The total Southern African store network increased to 2 414 outlets, with 65 net new stores opening across all brands. The group completed 310 store upgrades during the period.
In Poland, the group said the pandemic had been disruptive to its plans, and the business has been most vulnerable to the impact of lockdown restrictions, but it contributed R2.1bn to group revenue.
Spar also has operations in Switzerland and Ireland.
Jordan Weir, a trader at Citadel, said the results were ahead of expectations. “These results certainly were a positive surprise to investors who had expected the lockdown period to have a more-detrimental effect on results compared to the pleasing numbers that were reported,” he said.
Weir said the better-than-expected results assisted the share price to move higher in the morning.

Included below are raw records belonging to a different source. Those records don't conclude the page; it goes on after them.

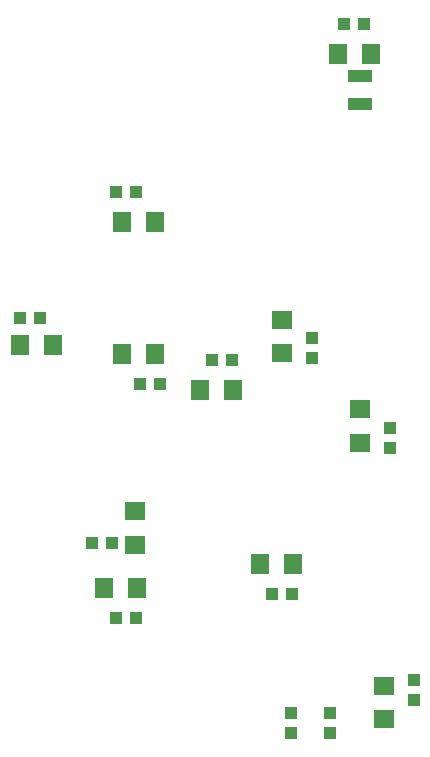
<source format=gbp>
G04 EAGLE Gerber RS-274X export*
G75*
%MOMM*%
%FSLAX34Y34*%
%LPD*%
%INSolderpaste Bottom*%
%IPPOS*%
%AMOC8*
5,1,8,0,0,1.08239X$1,22.5*%
G01*
%ADD10R,1.100000X1.000000*%
%ADD11R,1.000000X1.100000*%
%ADD12R,1.800000X1.600000*%
%ADD13R,1.600000X1.800000*%
%ADD14R,2.000000X1.055600*%


D10*
X363300Y100800D03*
X363300Y117800D03*
X396320Y100800D03*
X396320Y117800D03*
D11*
X194780Y261540D03*
X211780Y261540D03*
D12*
X231220Y288400D03*
X231220Y260400D03*
D13*
X133240Y429180D03*
X161240Y429180D03*
D12*
X421560Y346760D03*
X421560Y374760D03*
D11*
X446960Y342100D03*
X446960Y359100D03*
X381080Y418140D03*
X381080Y435140D03*
D12*
X355680Y422800D03*
X355680Y450800D03*
D10*
X133740Y452120D03*
X150740Y452120D03*
D12*
X441960Y141000D03*
X441960Y113000D03*
D11*
X467360Y145660D03*
X467360Y128660D03*
D10*
X364100Y218440D03*
X347100Y218440D03*
D13*
X364520Y243840D03*
X336520Y243840D03*
X232440Y223520D03*
X204440Y223520D03*
D11*
X215020Y198120D03*
X232020Y198120D03*
D14*
X421640Y633382D03*
X421640Y656938D03*
D13*
X402560Y675640D03*
X430560Y675640D03*
D10*
X408060Y701040D03*
X425060Y701040D03*
D13*
X219680Y533400D03*
X247680Y533400D03*
D10*
X215020Y558800D03*
X232020Y558800D03*
D13*
X313720Y391160D03*
X285720Y391160D03*
D10*
X313300Y416560D03*
X296300Y416560D03*
D13*
X247680Y421640D03*
X219680Y421640D03*
D10*
X252340Y396240D03*
X235340Y396240D03*
M02*

</source>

“One of the more material reasons for the stronger performance came from customers opting to shop at smaller, local convenience stores in their neighbourhoods, rather than at larger crowded malls where Spar’s larger competitors tend to be housed. Spar was well positioned to capitalise on this trend, filling the role of a more community-based, smaller outlet.
“The strategic size and location of Spar’s stores in more suburban areas managed to bear fruit in a way that investors possibly hadn’t expected,” Weir said.
Spar’s shares closed 13.28 percent higher at R205.21 yesterday.